Developer Reference

Intel® oneAPI Math Kernel Library Vector Mathematics Performance and Accuracy Data

ID 772989
Date 12/04/2020
Public
Document Table of Contents

Intel® oneAPI Math Kernel Library Vector Mathematics Performance and Accuracy Data

Vector Mathematics (VM) computes elementary functions on vector arguments. VM includes a set of highly optimized implementations of computationally expensive core mathematical functions (power, trigonometric, exponential, hyperbolic, and others) that operate on vectors. VM can improve performance for applications like nonlinear optimization, computations of integrals, and others.

NOTE:
VM is an integral part of the Intel® oneAPI Math Kernel Library (oneMKL) and the VM terminology is used here for simplicity in discussing this group of functions.

The table below describes VM three accuracy modes and expected performance level and maximum accuracy error for single and double precision for each mode.

Performance / Max. Error High Accuracy (HA) Low Accuracy (LA) Enhanced Performance (EP)
Expected performance Default Better performance Best performance available
Maximum accuracy error 1 ULP* 4 ULP* The lower half of the significand bits may be incorrect

* Unit in the last place (ULP)

Most VM functions have different implementations corresponding to each of these three modes.

NOTE:
VM accuracy modes have no impact on functions that return exact results, such as CopySign.

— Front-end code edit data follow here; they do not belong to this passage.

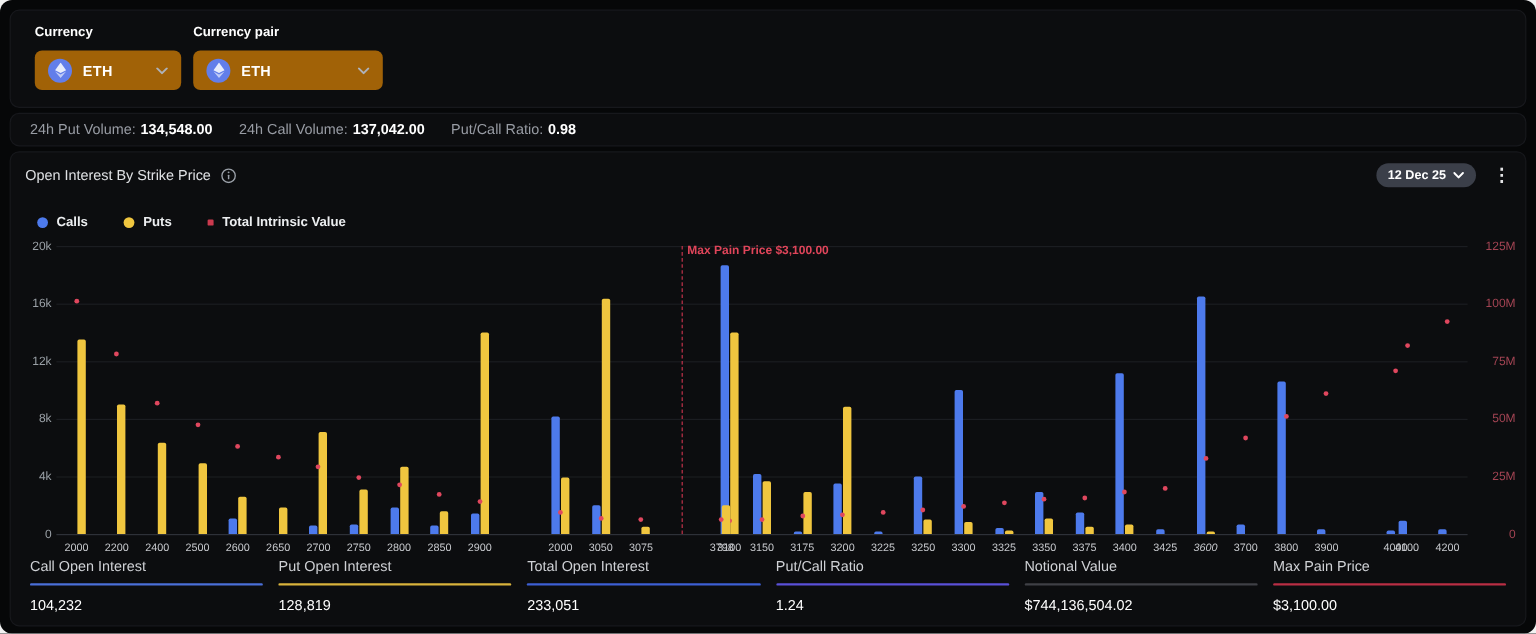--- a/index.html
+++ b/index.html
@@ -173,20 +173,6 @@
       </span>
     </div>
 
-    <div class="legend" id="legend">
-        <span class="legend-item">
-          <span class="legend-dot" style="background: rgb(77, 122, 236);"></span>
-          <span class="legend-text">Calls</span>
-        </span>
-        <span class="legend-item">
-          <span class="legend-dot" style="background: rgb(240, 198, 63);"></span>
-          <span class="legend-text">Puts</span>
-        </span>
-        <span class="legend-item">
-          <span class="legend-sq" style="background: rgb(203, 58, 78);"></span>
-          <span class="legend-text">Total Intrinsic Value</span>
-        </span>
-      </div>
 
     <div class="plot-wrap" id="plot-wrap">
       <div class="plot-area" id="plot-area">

Given the reduction in accuracy as described in the table, the EP mode may be adequate for applications that do not rely on accurate results, such as media applications or some Monte Carlo simulations.

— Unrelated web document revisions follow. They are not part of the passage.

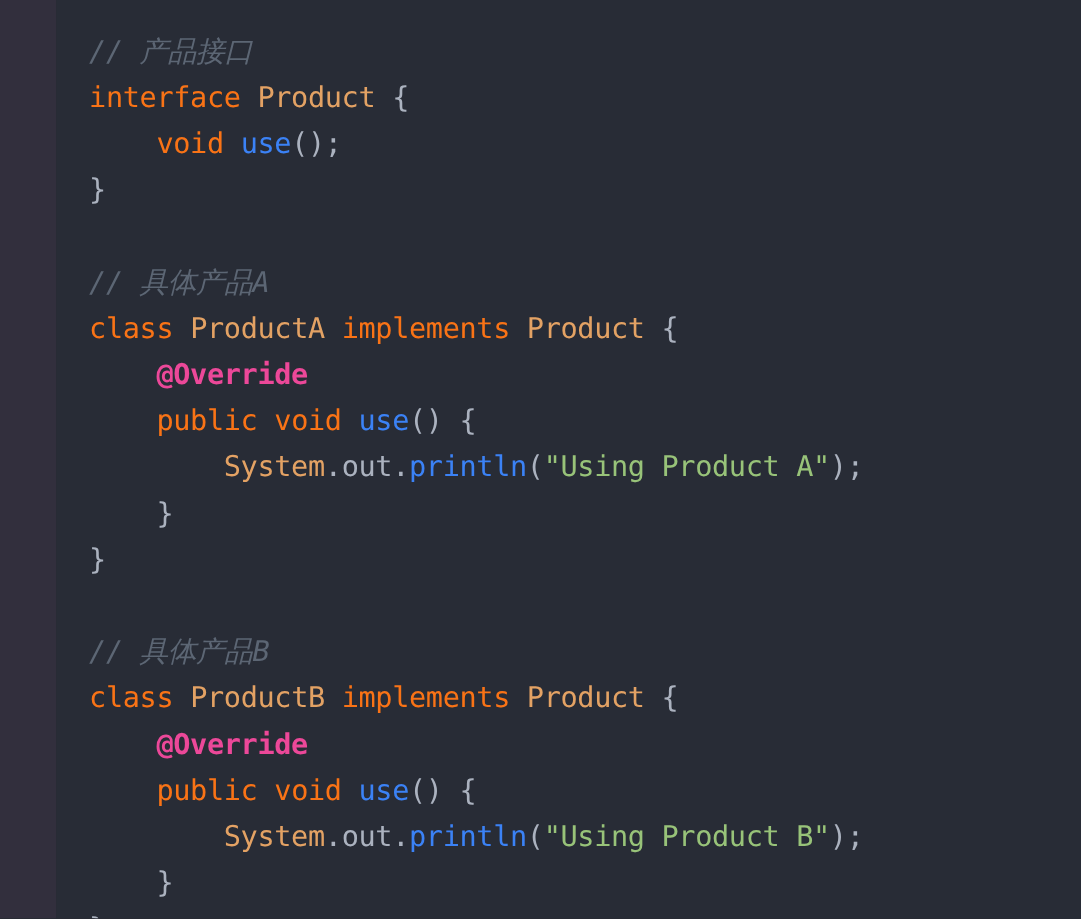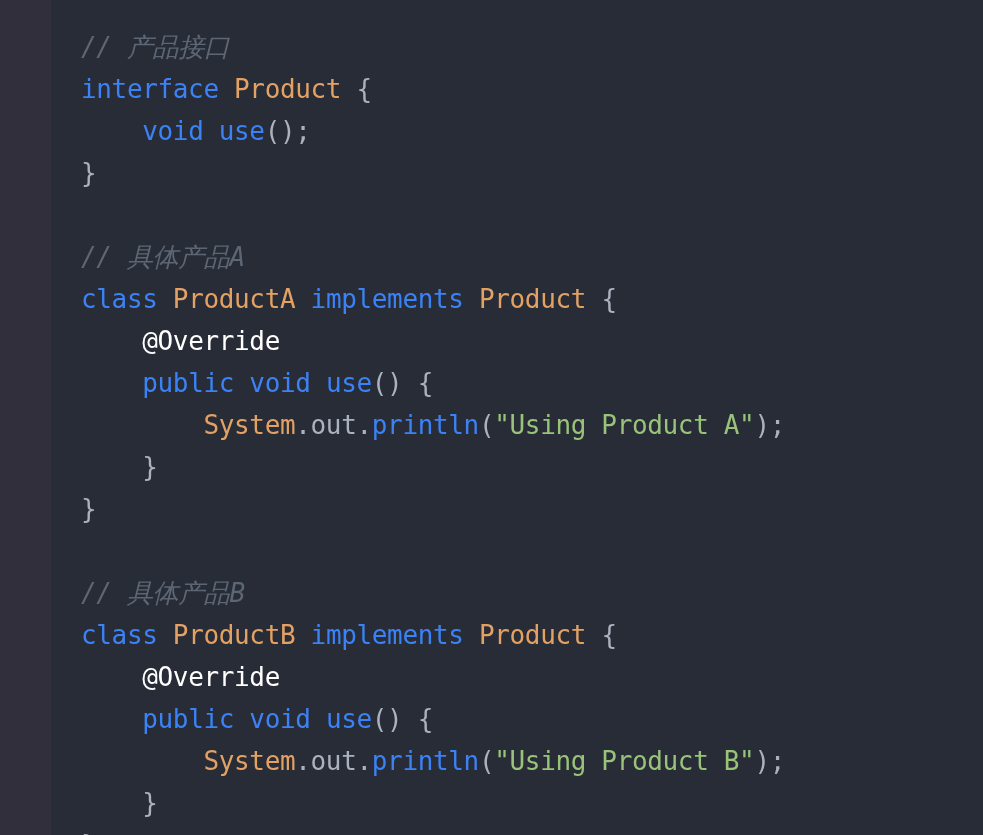--- a/index.html
+++ b/index.html
@@ -51,7 +51,7 @@
     white-space: pre;
   }
   .cmt   { color: #5c6674; font-style: italic; }
-  .kw    { color: #3b82f6; }
+  .kw    { color: #f97316; }
   .type  { color: #e3a264; }
   .fn    { color: #3b82f6; }
   .str   { color: #98c379; }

Accuracy behavior is processor specific, so results might differ slightly across processor families and components of one family such as processor models or libraries. Results might also vary slightly from release to release. However, all differences are within specified error bounds. Error and special value behavior are identical for HA and LA functions regardless of the processor used to run the software. For the EP mode, correct error and special value behavior are not guaranteed.

To control the VM accuracy modes, use the vmlSetMode function. For more information, refer to the Intel® oneAPI Math Kernel Library Developer Reference.

NOTE on Performance:

Performance numbers in the tables are shown for working argument intervals. Performance behavior may be different for other intervals. For example, it is quite expensive to compute trigonometric functions accurately for huge arguments. Each function lists the working interval over which performance is measured. The same page contains graphs that show how the performance behavior depends on the vector length. There are two extreme cases: short and long vectors.

NOTE:
Logarithmic scale is used to show both cases.

For short vectors, functions incur certain overheads, which are amortized with an increasing vector length. For vectors longer than a few dozens of elements, the performance remains quite flat until the L2 cache size is exceeded due to the length of the vector.

Data prefetching greatly reduces the performance penalty for vectors that do not fit in the cache.

NOTE on Accuracy:

The design requirements for the HA functions are to have an accuracy error less than 1.0 ULP, and to have all special values processed correctly. For the LA functions, the error bound is 4.0 ULP.

For the EP functions, approximately one half of the bits in the significand (the most significant ones) of the floating-point result need to be correct. For details, see the accuracy tables with ULP errors for all the functions. Any deviations from these error bounds are highlighted in the accuracy tables, and should be considered to be temporary.

For complex functions, the ULP error is the maximum of the two ULP errors calculated for the real and the imaginary parts of the result.

Special Value Processing

Special values are processed in conformance with the C9X standard. See the information for the special value behavior of every function in the Intel® oneAPI Math Kernel Library Developer Reference.